DATA:
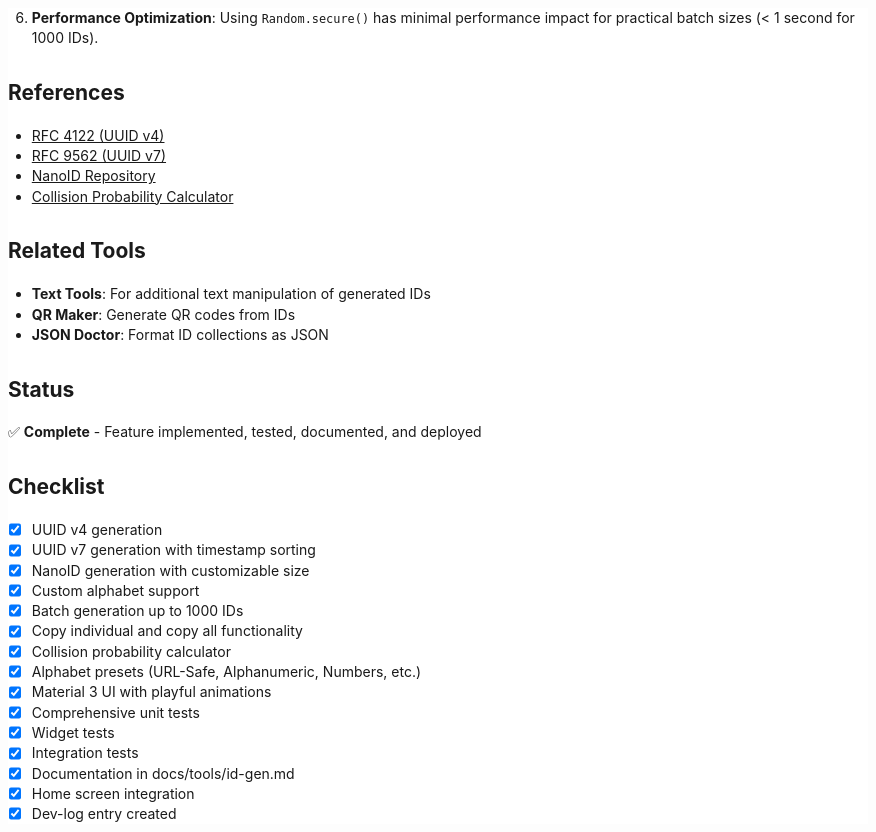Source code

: 6. **Performance Optimization**: Using `Random.secure()` has minimal performance impact for practical batch sizes (< 1 second for 1000 IDs).

## References

- [RFC 4122 (UUID v4)](https://www.rfc-editor.org/rfc/rfc4122)
- [RFC 9562 (UUID v7)](https://www.rfc-editor.org/rfc/rfc9562.html)
- [NanoID Repository](https://github.com/ai/nanoid)
- [Collision Probability Calculator](https://zelark.github.io/nano-id-cc/)

## Related Tools

- **Text Tools**: For additional text manipulation of generated IDs
- **QR Maker**: Generate QR codes from IDs
- **JSON Doctor**: Format ID collections as JSON

## Status

✅ **Complete** - Feature implemented, tested, documented, and deployed

## Checklist

- [x] UUID v4 generation
- [x] UUID v7 generation with timestamp sorting
- [x] NanoID generation with customizable size
- [x] Custom alphabet support
- [x] Batch generation up to 1000 IDs
- [x] Copy individual and copy all functionality
- [x] Collision probability calculator
- [x] Alphabet presets (URL-Safe, Alphanumeric, Numbers, etc.)
- [x] Material 3 UI with playful animations
- [x] Comprehensive unit tests
- [x] Widget tests
- [x] Integration tests
- [x] Documentation in docs/tools/id-gen.md
- [x] Home screen integration
- [x] Dev-log entry created
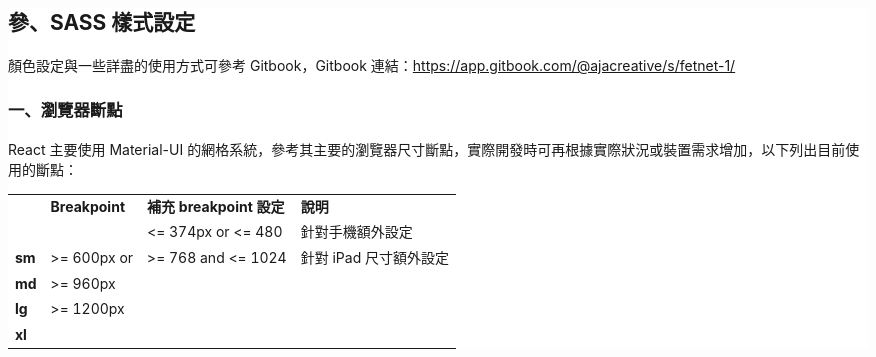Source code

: 
## 參、SASS 樣式設定

顏色設定與一些詳盡的使用方式可參考 Gitbook，Gitbook 連結：https://app.gitbook.com/@ajacreative/s/fetnet-1/


### 一、瀏覽器斷點

React 主要使用 Material-UI 的網格系統，參考其主要的瀏覽器尺寸斷點，實際開發時可再根據實際狀況或裝置需求增加，以下列出目前使用的斷點：


<table>
  <tr>
   <td>
   </td>
   <td><strong>Breakpoint</strong>
   </td>
   <td><strong>補充 breakpoint 設定</strong>
   </td>
   <td><strong>說明</strong>
   </td>
  </tr>
  <tr>
   <td>
   </td>
   <td>
   </td>
   <td><= 374px or <= 480
   </td>
   <td>針對手機額外設定
   </td>
  </tr>
  <tr>
   <td><strong>sm</strong>
   </td>
   <td>>= 600px or 
   </td>
   <td>>= 768 and <= 1024
   </td>
   <td>針對 iPad 尺寸額外設定
   </td>
  </tr>
  <tr>
   <td><strong>md</strong>
   </td>
   <td>>= 960px 
   </td>
   <td>
   </td>
   <td>
   </td>
  </tr>
  <tr>
   <td><strong>lg</strong>
   </td>
   <td>>= 1200px
   </td>
   <td>
   </td>
   <td>
   </td>
  </tr>
  <tr>
   <td><strong>xl</strong>
   </td>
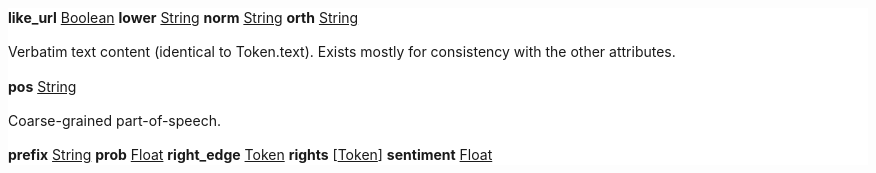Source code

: <td></td>
</tr>
<tr>
<td colspan="2" valign="top"><strong>like_url</strong></td>
<td valign="top"><a href="#boolean">Boolean</a></td>
<td></td>
</tr>
<tr>
<td colspan="2" valign="top"><strong>lower</strong></td>
<td valign="top"><a href="#string">String</a></td>
<td></td>
</tr>
<tr>
<td colspan="2" valign="top"><strong>norm</strong></td>
<td valign="top"><a href="#string">String</a></td>
<td></td>
</tr>
<tr>
<td colspan="2" valign="top"><strong>orth</strong></td>
<td valign="top"><a href="#string">String</a></td>
<td>

Verbatim text content (identical to Token.text).
    Exists mostly for consistency with the other attributes.

</td>
</tr>
<tr>
<td colspan="2" valign="top"><strong>pos</strong></td>
<td valign="top"><a href="#string">String</a></td>
<td>

Coarse-grained part-of-speech.

</td>
</tr>
<tr>
<td colspan="2" valign="top"><strong>prefix</strong></td>
<td valign="top"><a href="#string">String</a></td>
<td></td>
</tr>
<tr>
<td colspan="2" valign="top"><strong>prob</strong></td>
<td valign="top"><a href="#float">Float</a></td>
<td></td>
</tr>
<tr>
<td colspan="2" valign="top"><strong>right_edge</strong></td>
<td valign="top"><a href="#token">Token</a></td>
<td></td>
</tr>
<tr>
<td colspan="2" valign="top"><strong>rights</strong></td>
<td valign="top">[<a href="#token">Token</a>]</td>
<td></td>
</tr>
<tr>
<td colspan="2" valign="top"><strong>sentiment</strong></td>
<td valign="top"><a href="#float">Float</a></td>
<td>
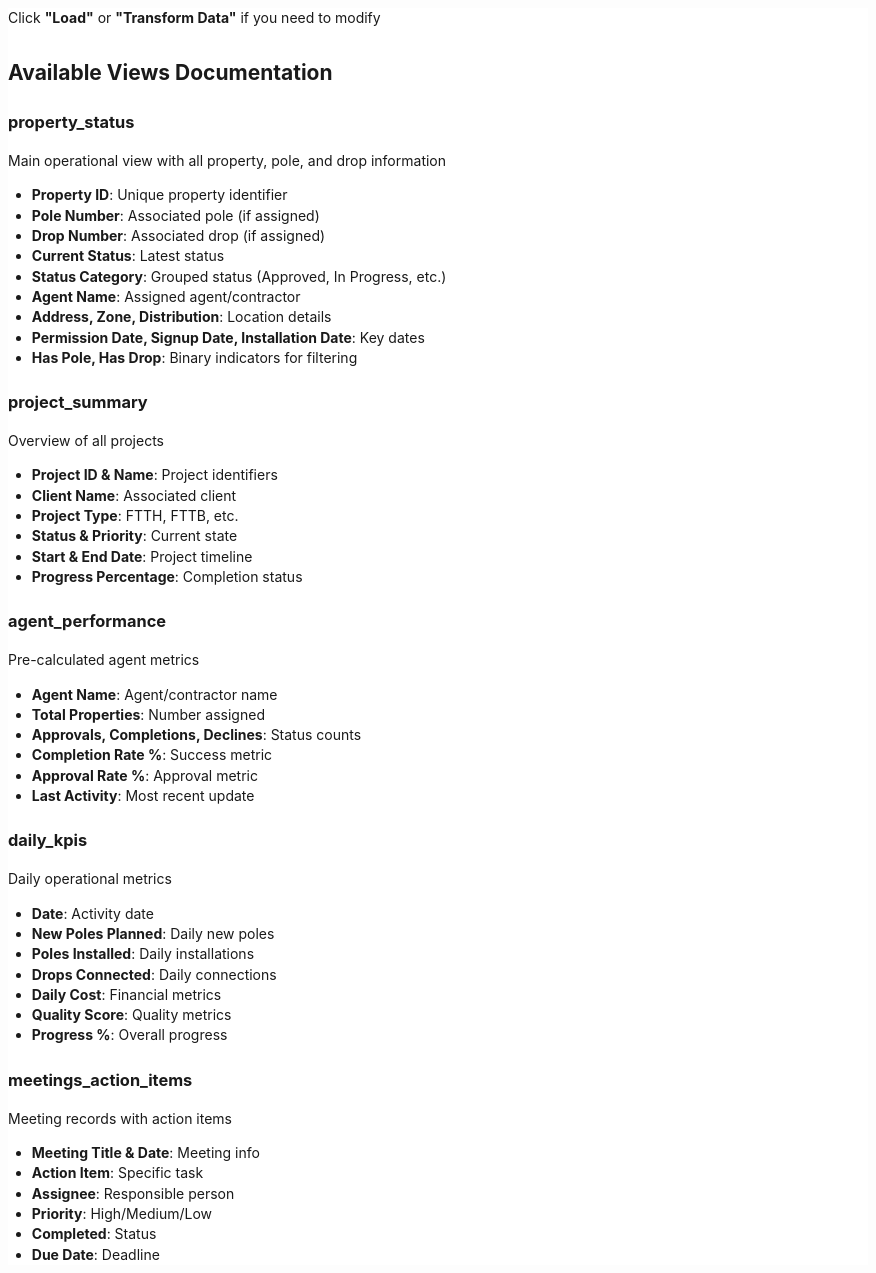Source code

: Click **"Load"** or **"Transform Data"** if you need to modify

## Available Views Documentation

### property_status
Main operational view with all property, pole, and drop information
- **Property ID**: Unique property identifier
- **Pole Number**: Associated pole (if assigned)
- **Drop Number**: Associated drop (if assigned)
- **Current Status**: Latest status
- **Status Category**: Grouped status (Approved, In Progress, etc.)
- **Agent Name**: Assigned agent/contractor
- **Address, Zone, Distribution**: Location details
- **Permission Date, Signup Date, Installation Date**: Key dates
- **Has Pole, Has Drop**: Binary indicators for filtering

### project_summary
Overview of all projects
- **Project ID & Name**: Project identifiers
- **Client Name**: Associated client
- **Project Type**: FTTH, FTTB, etc.
- **Status & Priority**: Current state
- **Start & End Date**: Project timeline
- **Progress Percentage**: Completion status

### agent_performance
Pre-calculated agent metrics
- **Agent Name**: Agent/contractor name
- **Total Properties**: Number assigned
- **Approvals, Completions, Declines**: Status counts
- **Completion Rate %**: Success metric
- **Approval Rate %**: Approval metric
- **Last Activity**: Most recent update

### daily_kpis
Daily operational metrics
- **Date**: Activity date
- **New Poles Planned**: Daily new poles
- **Poles Installed**: Daily installations
- **Drops Connected**: Daily connections
- **Daily Cost**: Financial metrics
- **Quality Score**: Quality metrics
- **Progress %**: Overall progress

### meetings_action_items
Meeting records with action items
- **Meeting Title & Date**: Meeting info
- **Action Item**: Specific task
- **Assignee**: Responsible person
- **Priority**: High/Medium/Low
- **Completed**: Status
- **Due Date**: Deadline
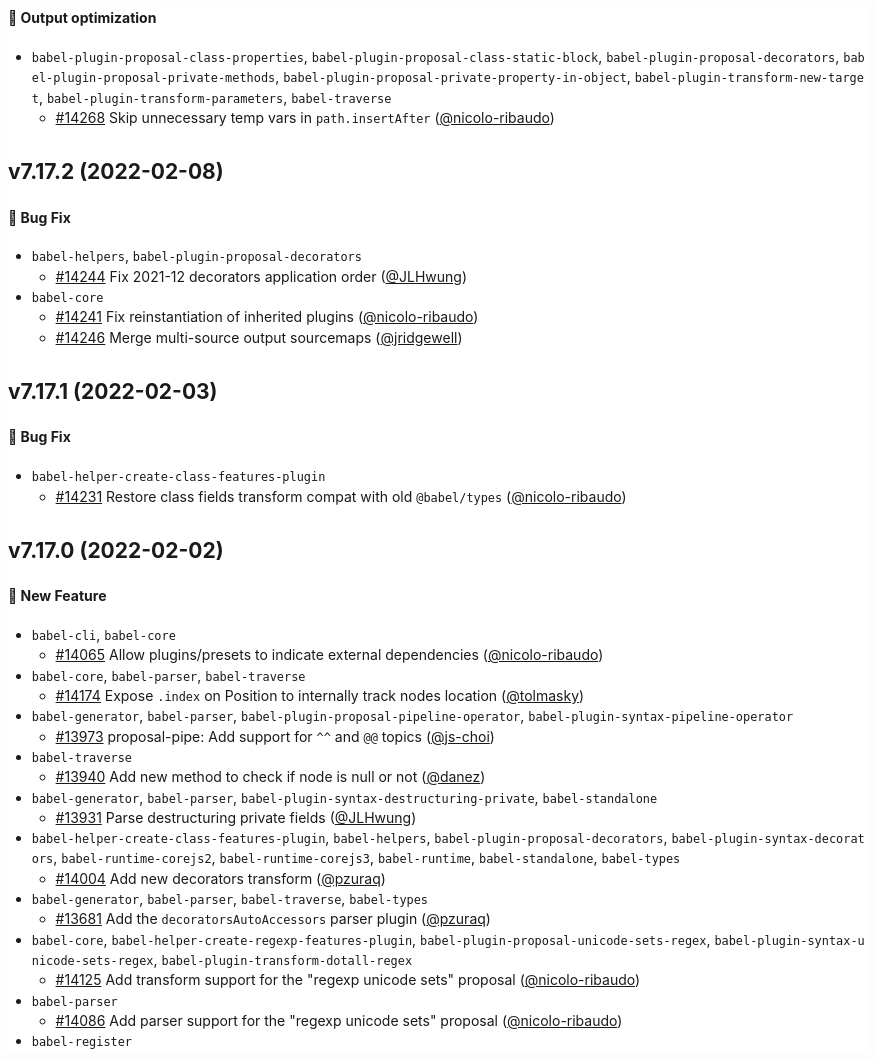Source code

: #### :microscope: Output optimization
* `babel-plugin-proposal-class-properties`, `babel-plugin-proposal-class-static-block`, `babel-plugin-proposal-decorators`, `babel-plugin-proposal-private-methods`, `babel-plugin-proposal-private-property-in-object`, `babel-plugin-transform-new-target`, `babel-plugin-transform-parameters`, `babel-traverse`
  * [#14268](https://github.com/babel/babel/pull/14268) Skip unnecessary temp vars in `path.insertAfter` ([@nicolo-ribaudo](https://github.com/nicolo-ribaudo))
## v7.17.2 (2022-02-08)

#### :bug: Bug Fix
* `babel-helpers`, `babel-plugin-proposal-decorators`
  * [#14244](https://github.com/babel/babel/pull/14244) Fix 2021-12 decorators application order ([@JLHwung](https://github.com/JLHwung))
* `babel-core`
  * [#14241](https://github.com/babel/babel/pull/14241) Fix reinstantiation of inherited plugins ([@nicolo-ribaudo](https://github.com/nicolo-ribaudo))
  * [#14246](https://github.com/babel/babel/pull/14246) Merge multi-source output sourcemaps ([@jridgewell](https://github.com/jridgewell))
## v7.17.1 (2022-02-03)

#### :bug: Bug Fix
* `babel-helper-create-class-features-plugin`
  * [#14231](https://github.com/babel/babel/pull/14231) Restore class fields transform compat with old `@babel/types` ([@nicolo-ribaudo](https://github.com/nicolo-ribaudo))
## v7.17.0 (2022-02-02)

#### :rocket: New Feature
* `babel-cli`, `babel-core`
  * [#14065](https://github.com/babel/babel/pull/14065) Allow plugins/presets to indicate external dependencies ([@nicolo-ribaudo](https://github.com/nicolo-ribaudo))
* `babel-core`, `babel-parser`, `babel-traverse`
  * [#14174](https://github.com/babel/babel/pull/14174) Expose `.index` on Position to internally track nodes location ([@tolmasky](https://github.com/tolmasky))
* `babel-generator`, `babel-parser`, `babel-plugin-proposal-pipeline-operator`, `babel-plugin-syntax-pipeline-operator`
  * [#13973](https://github.com/babel/babel/pull/13973) proposal-pipe: Add support for `^^` and `@@` topics ([@js-choi](https://github.com/js-choi))
* `babel-traverse`
  * [#13940](https://github.com/babel/babel/pull/13940) Add new method to check if node is null or not ([@danez](https://github.com/danez))
* `babel-generator`, `babel-parser`, `babel-plugin-syntax-destructuring-private`, `babel-standalone`
  * [#13931](https://github.com/babel/babel/pull/13931) Parse destructuring private fields ([@JLHwung](https://github.com/JLHwung))
* `babel-helper-create-class-features-plugin`, `babel-helpers`, `babel-plugin-proposal-decorators`, `babel-plugin-syntax-decorators`, `babel-runtime-corejs2`, `babel-runtime-corejs3`, `babel-runtime`, `babel-standalone`, `babel-types`
  * [#14004](https://github.com/babel/babel/pull/14004) Add new decorators transform ([@pzuraq](https://github.com/pzuraq))
* `babel-generator`, `babel-parser`, `babel-traverse`, `babel-types`
  * [#13681](https://github.com/babel/babel/pull/13681) Add the `decoratorsAutoAccessors` parser plugin ([@pzuraq](https://github.com/pzuraq))
* `babel-core`, `babel-helper-create-regexp-features-plugin`, `babel-plugin-proposal-unicode-sets-regex`, `babel-plugin-syntax-unicode-sets-regex`, `babel-plugin-transform-dotall-regex`
  * [#14125](https://github.com/babel/babel/pull/14125) Add transform support for the "regexp unicode sets" proposal ([@nicolo-ribaudo](https://github.com/nicolo-ribaudo))
* `babel-parser`
  * [#14086](https://github.com/babel/babel/pull/14086) Add parser support for the "regexp unicode sets" proposal ([@nicolo-ribaudo](https://github.com/nicolo-ribaudo))
* `babel-register`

DIRECTIONS:
If a line in the records above holds the string "destructuring", copy it.

EXERCISE RESULT:
* `babel-generator`, `babel-parser`, `babel-plugin-syntax-destructuring-private`, `babel-standalone`
  * [#13931](https://github.com/babel/babel/pull/13931) Parse destructuring private fields ([@JLHwung](https://github.com/JLHwung))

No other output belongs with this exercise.